Another significant milestone in his artistic career occurred when he received a gold medal at the Bombay Art Society annual exhibition for one of his works titled ‘Do You Come Lakshmi?’
This cemented his reputation as an exceptional artist, and his popularity grew among the society’s affluent members.
The artist is most well-known for his mythological works. He created an oeuvre of works depicting fables, scenes, and characters by drawing on the rich treasure trove of Indian history and mythology.
One such extraordinary work, depicting a congregation of Hindu deities, was completed in 1924. Vishnu and Laxmi, who stand behind Lord Shiva, are admiring him as he performs the Tava. An infant Ganesha and his mother, goddess Parvati, are also joyfully observing his father.
Saraswati, the goddess of knowledge, music, art, speech, wisdom, and learning, is depicted on the far right.

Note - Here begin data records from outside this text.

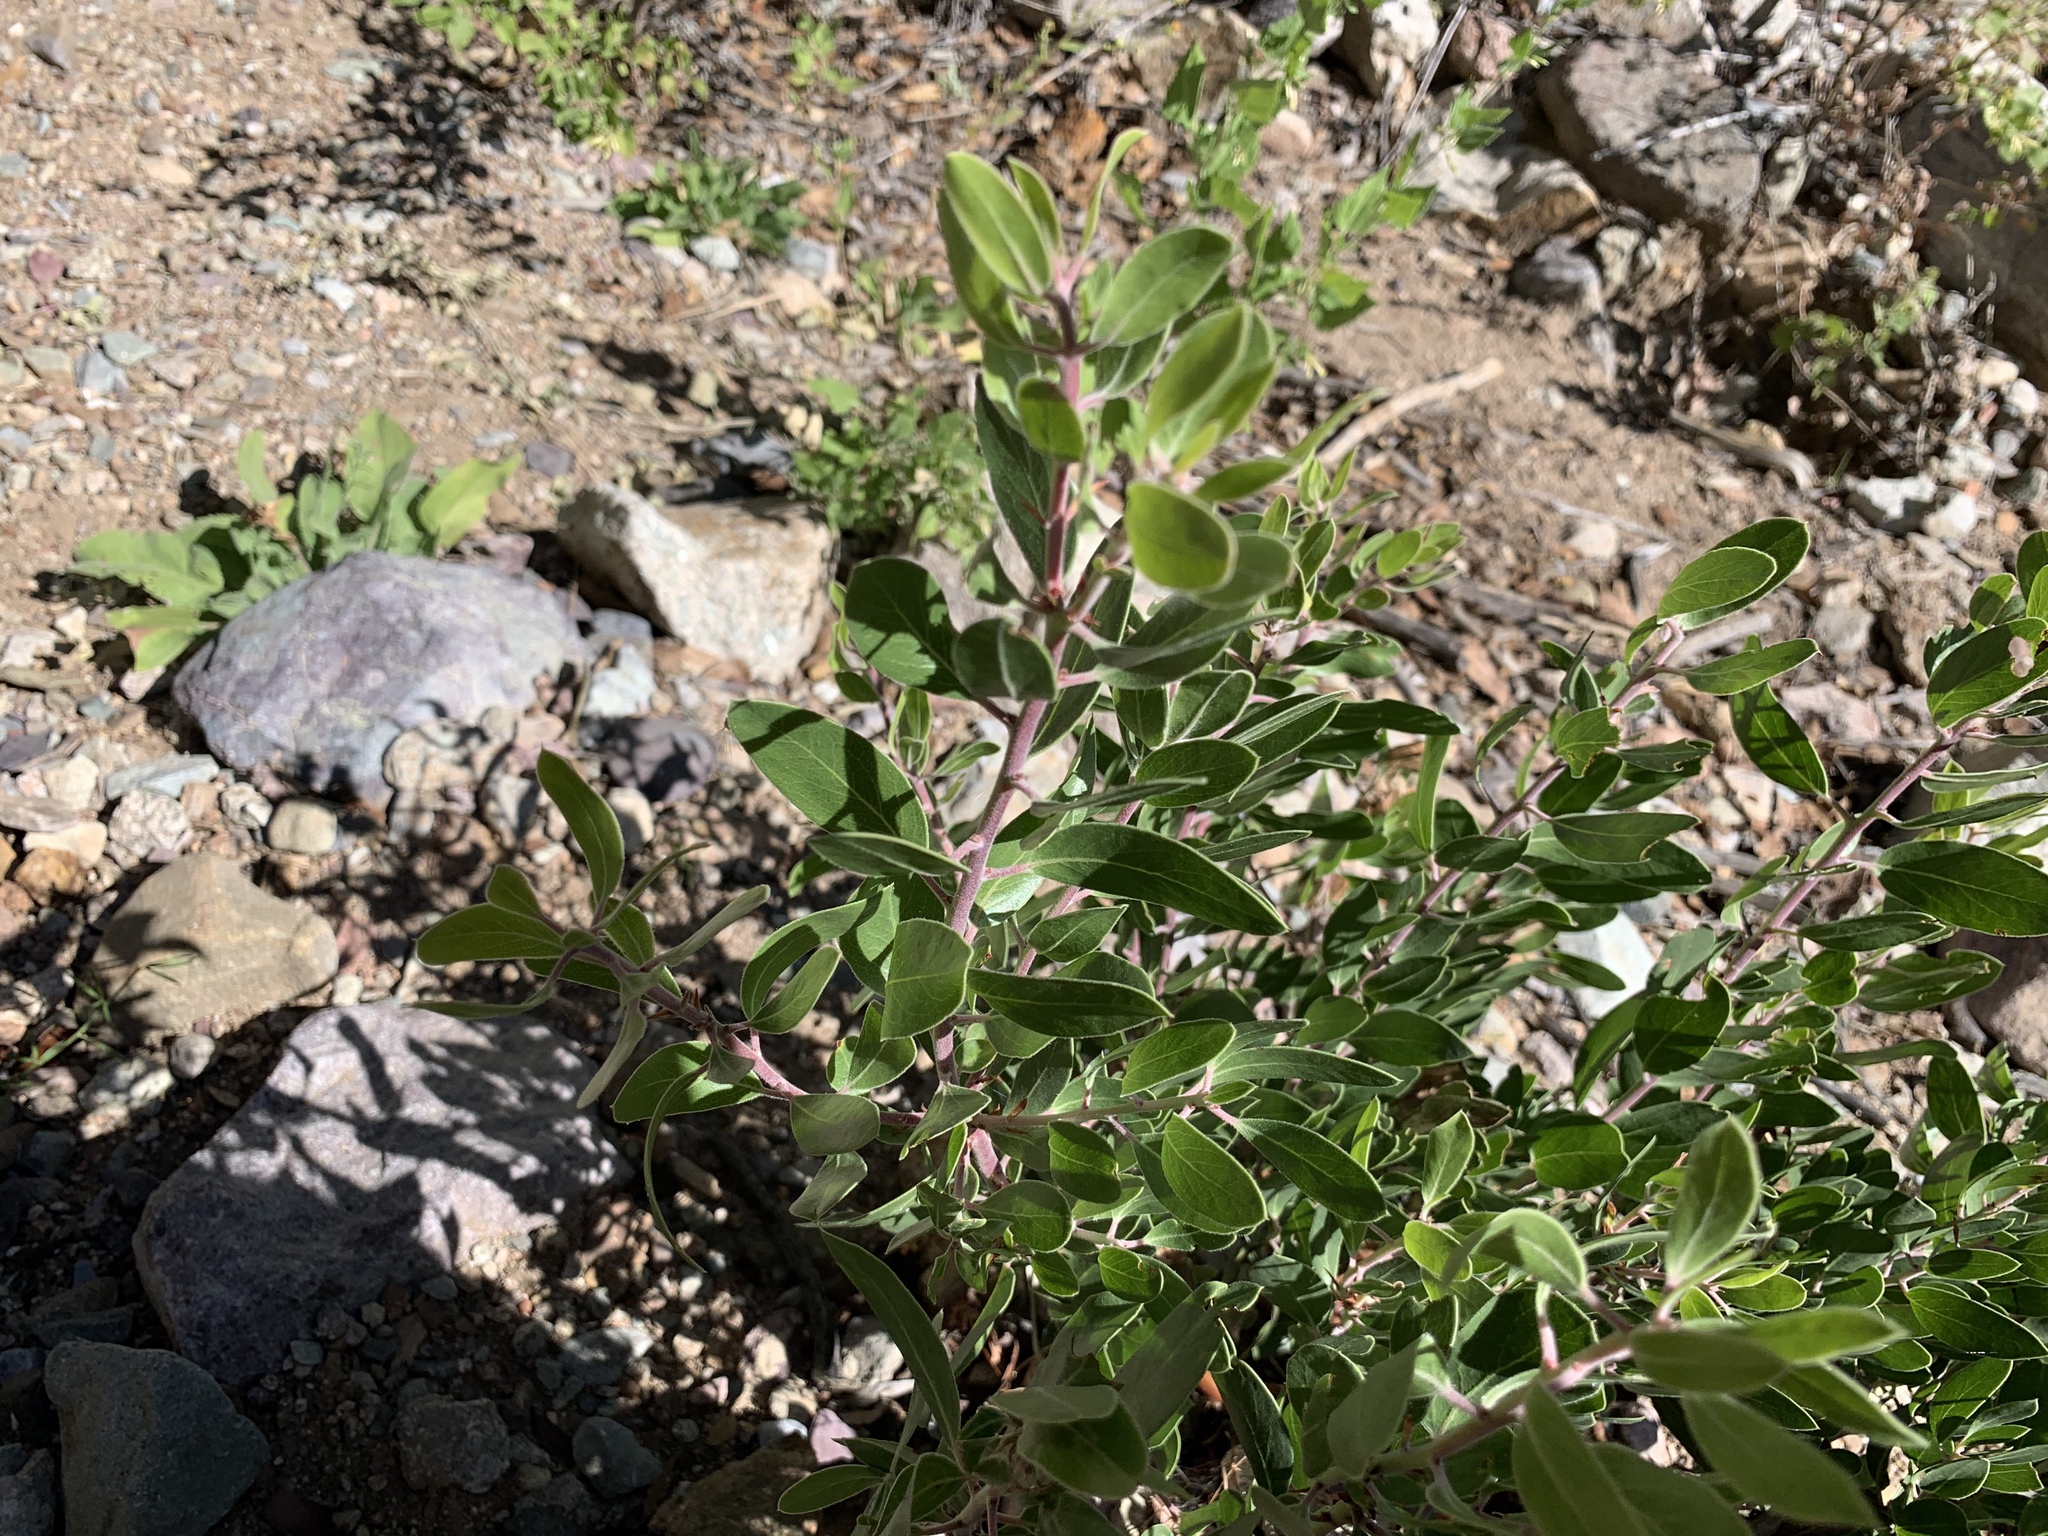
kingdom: Plantae
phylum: Tracheophyta
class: Magnoliopsida
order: Ericales
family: Ericaceae
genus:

His technical mastery over figurative imagery as well as landscapes is demonstrated by the alluring depiction of the surrounding landscape and the unique expressions of each deity.
Dhurandhar created thousands of paintings and illustrations over the course of his career. Working in a variety of mediums and styles such as portraits, landscapes, figurative compositions, watercolour paintings, and murals. He also created artwork for oleographs, book covers, illustrations, and advertisements.
His work was particularly sought after to illustrate books about India. He illustrated Otto Rothfeld’s Women of India (1920), Percival and Olivia Strip’s The Peoples of India (1944), and S M Edwardes’s By-Ways of Bombay (1912). His work has also been used to create postcards depicting various occupations in India.
Even as we commemorate MV Dhurandhar’s 155th birthday this year, his glorious oeuvre continues to inspire artists of all generations.